BEGIN DATA TO USE
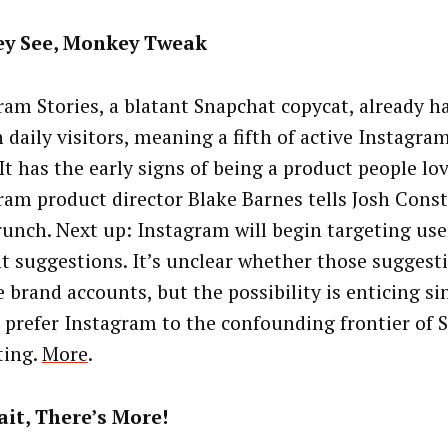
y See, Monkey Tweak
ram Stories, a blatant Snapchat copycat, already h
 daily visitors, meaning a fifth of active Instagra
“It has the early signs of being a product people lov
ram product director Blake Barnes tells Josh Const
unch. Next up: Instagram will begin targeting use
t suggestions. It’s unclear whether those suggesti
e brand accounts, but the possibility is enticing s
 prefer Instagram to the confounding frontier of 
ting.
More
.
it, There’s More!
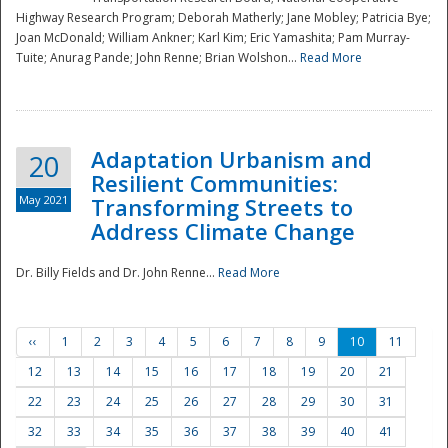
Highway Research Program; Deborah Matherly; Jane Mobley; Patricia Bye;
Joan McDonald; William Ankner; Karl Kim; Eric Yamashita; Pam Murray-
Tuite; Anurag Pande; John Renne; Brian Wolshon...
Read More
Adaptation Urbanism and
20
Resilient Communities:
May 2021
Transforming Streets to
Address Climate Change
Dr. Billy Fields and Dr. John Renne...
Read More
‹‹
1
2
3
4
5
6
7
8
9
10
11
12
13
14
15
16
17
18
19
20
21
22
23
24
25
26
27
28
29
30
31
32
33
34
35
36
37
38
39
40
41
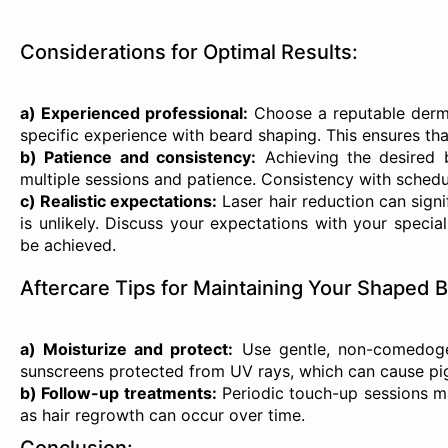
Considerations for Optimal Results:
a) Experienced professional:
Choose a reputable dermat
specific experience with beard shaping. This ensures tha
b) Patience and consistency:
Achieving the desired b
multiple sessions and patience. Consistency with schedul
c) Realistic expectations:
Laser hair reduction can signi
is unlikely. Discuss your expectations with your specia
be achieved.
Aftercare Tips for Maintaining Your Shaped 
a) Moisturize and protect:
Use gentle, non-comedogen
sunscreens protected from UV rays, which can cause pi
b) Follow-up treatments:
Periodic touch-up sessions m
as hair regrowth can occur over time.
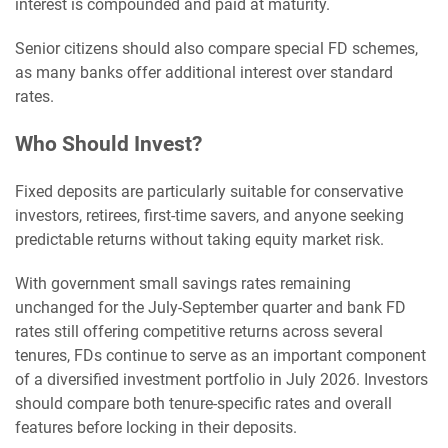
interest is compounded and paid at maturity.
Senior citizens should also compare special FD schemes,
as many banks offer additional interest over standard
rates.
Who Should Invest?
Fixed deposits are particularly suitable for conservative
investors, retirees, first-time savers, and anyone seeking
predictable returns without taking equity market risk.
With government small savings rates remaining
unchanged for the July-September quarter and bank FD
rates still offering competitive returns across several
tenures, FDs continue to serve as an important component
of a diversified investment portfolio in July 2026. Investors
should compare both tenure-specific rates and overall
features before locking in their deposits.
END DATA TO USE
BEGIN DATA TO USE
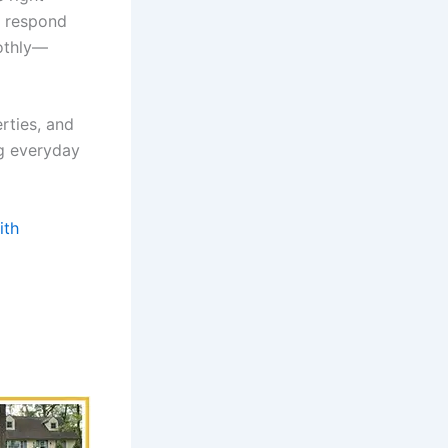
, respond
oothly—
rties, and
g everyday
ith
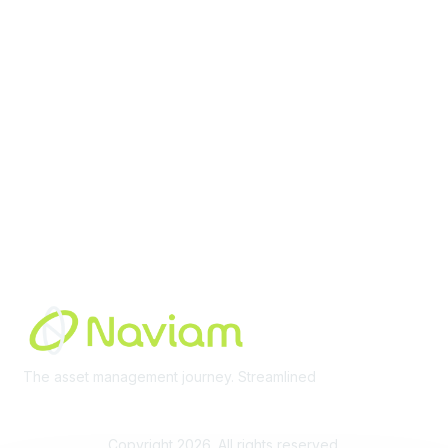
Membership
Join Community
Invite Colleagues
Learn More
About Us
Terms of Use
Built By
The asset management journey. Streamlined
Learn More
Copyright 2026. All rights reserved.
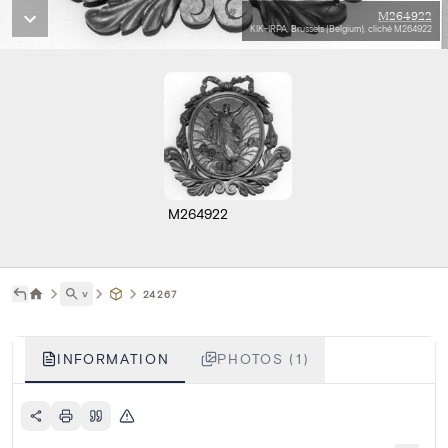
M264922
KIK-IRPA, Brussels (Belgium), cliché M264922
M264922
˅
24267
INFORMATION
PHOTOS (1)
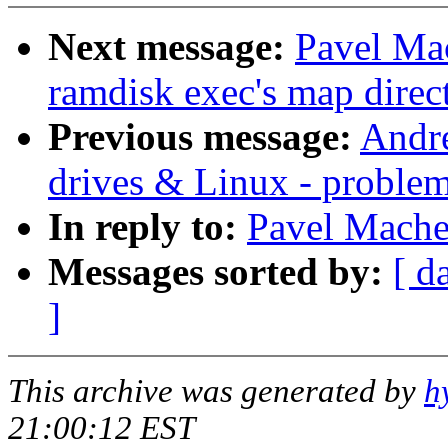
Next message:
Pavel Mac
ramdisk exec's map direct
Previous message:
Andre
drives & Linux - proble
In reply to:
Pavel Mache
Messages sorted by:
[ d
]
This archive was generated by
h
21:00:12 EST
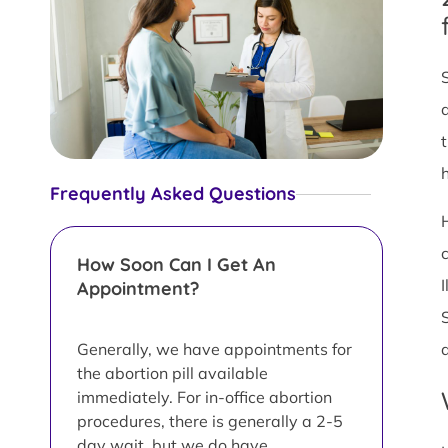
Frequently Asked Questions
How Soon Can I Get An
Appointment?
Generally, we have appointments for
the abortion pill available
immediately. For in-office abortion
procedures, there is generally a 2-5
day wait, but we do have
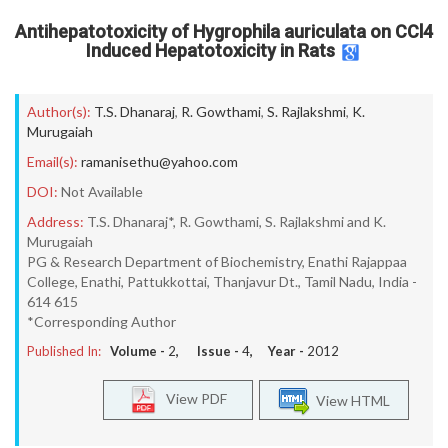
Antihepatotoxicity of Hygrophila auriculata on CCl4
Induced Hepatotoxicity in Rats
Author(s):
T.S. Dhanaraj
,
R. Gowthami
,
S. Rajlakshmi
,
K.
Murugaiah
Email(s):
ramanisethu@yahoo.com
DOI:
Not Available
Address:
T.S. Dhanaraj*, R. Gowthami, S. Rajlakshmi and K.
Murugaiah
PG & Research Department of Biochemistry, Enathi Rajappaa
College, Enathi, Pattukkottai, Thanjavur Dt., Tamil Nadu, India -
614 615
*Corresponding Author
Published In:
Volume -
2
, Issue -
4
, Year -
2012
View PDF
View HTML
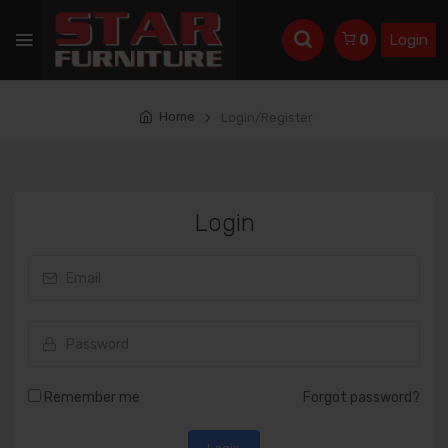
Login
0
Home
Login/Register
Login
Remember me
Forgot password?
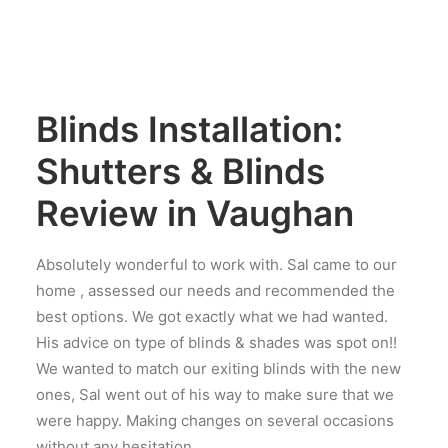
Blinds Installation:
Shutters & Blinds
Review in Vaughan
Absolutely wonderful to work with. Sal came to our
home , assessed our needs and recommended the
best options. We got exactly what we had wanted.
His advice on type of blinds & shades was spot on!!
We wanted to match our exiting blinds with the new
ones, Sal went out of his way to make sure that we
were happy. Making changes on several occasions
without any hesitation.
END DATA TO USE
◆ TRY IT ◆
The required output is the stretch of entries above from the line containing "y See, Monkey Tweak" through the line containing "it, There’s More!", reproduced exactly.

◆ ANSWER SPACE ◆
y See, Monkey Tweak
ram Stories, a blatant Snapchat copycat, already h
 daily visitors, meaning a fifth of active Instagra
“It has the early signs of being a product people lov
ram product director Blake Barnes tells Josh Const
unch. Next up: Instagram will begin targeting use
t suggestions. It’s unclear whether those suggesti
e brand accounts, but the possibility is enticing s
 prefer Instagram to the confounding frontier of 
ting.
More
.
it, There’s More!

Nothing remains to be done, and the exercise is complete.